Serway & Jewett — Circular Motion and Other Applications of Newton's Laws: Problem 47

A golfer tees off from a location precisely at \(\phi_i = 35.0^\circ\) north latitude. He hits the ball due south, with range \(285 \text{ m}\). The ball’s initial velocity is at \(48.0^\circ\) above the horizontal. Suppose air resistance is negligible for the golf ball. (a) For how long is the ball in flight? The cup is due south of the golfer’s location, and the golfer would have a hole-in-one if the Earth were not rotating. The Earth’s rotation makes the tee move in a circle of radius \(R_E \cos \phi_i = (6.37 \times 10^6 \text{ m}) \cos 35.0^\circ\) as shown in Figure P6.47. The tee completes one revolution each day. (b) Find the eastward speed of the tee relative to the stars.

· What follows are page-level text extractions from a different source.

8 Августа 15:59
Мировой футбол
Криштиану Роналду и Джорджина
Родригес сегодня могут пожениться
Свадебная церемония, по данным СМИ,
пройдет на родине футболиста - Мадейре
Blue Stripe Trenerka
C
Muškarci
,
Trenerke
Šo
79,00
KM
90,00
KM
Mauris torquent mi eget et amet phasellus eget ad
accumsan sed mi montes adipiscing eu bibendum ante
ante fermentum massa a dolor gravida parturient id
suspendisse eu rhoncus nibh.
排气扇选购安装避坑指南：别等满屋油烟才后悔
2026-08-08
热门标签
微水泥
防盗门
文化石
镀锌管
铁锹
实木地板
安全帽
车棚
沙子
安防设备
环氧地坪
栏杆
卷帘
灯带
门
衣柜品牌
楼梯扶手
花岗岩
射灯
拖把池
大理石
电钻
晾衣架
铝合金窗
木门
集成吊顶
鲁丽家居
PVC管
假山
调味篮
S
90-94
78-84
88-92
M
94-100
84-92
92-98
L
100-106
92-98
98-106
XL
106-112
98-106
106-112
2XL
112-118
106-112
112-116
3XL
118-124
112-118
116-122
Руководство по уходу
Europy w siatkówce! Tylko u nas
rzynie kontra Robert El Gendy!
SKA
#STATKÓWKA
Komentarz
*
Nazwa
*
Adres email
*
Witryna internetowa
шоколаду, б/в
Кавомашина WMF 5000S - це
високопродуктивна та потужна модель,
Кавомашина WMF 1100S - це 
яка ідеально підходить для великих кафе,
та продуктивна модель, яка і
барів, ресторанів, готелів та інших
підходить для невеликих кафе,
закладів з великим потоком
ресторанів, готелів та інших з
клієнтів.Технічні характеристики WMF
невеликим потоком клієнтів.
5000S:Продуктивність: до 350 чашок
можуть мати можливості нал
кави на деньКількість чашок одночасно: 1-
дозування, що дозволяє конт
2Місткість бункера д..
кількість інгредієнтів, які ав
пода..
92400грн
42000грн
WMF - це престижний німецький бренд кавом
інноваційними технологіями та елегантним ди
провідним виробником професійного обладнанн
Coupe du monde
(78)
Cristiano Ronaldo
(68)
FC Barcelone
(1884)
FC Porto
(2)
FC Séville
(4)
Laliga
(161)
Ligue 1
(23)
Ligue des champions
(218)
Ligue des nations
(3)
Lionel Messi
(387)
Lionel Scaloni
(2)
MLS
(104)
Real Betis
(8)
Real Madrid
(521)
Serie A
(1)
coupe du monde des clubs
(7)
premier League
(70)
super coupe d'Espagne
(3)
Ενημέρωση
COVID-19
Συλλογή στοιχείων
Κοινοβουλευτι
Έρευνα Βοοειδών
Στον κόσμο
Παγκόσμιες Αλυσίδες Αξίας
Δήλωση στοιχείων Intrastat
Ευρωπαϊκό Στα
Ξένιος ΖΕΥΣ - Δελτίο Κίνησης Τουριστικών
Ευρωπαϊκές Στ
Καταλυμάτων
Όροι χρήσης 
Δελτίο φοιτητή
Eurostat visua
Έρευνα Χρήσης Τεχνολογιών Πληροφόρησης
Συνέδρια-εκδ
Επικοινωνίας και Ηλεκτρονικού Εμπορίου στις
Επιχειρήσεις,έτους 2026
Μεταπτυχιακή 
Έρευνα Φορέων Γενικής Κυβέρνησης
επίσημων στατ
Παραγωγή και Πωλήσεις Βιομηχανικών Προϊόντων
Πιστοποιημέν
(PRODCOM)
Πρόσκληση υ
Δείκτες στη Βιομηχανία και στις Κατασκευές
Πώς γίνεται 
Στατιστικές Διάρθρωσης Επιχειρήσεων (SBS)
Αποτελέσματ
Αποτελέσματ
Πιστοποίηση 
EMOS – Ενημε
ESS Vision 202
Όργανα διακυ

The hole is also moving east, but it is \(285 \text{ m}\) farther south and thus at a slightly lower latitude \(\phi_f\). Because the hole moves in a slightly larger circle, its speed must be greater than that of the tee. (c) By how much does the hole’s speed exceed that of the tee? During the time interval the ball is in flight, it moves upward and downward as well as southward with the projectile motion you studied in Chapter 4, but it also moves eastward with the speed you found in part (b). The hole moves to the east at a faster speed, however, pulling ahead of the ball with the relative speed you found in part (c). (d) How far to the west of the hole does the ball land?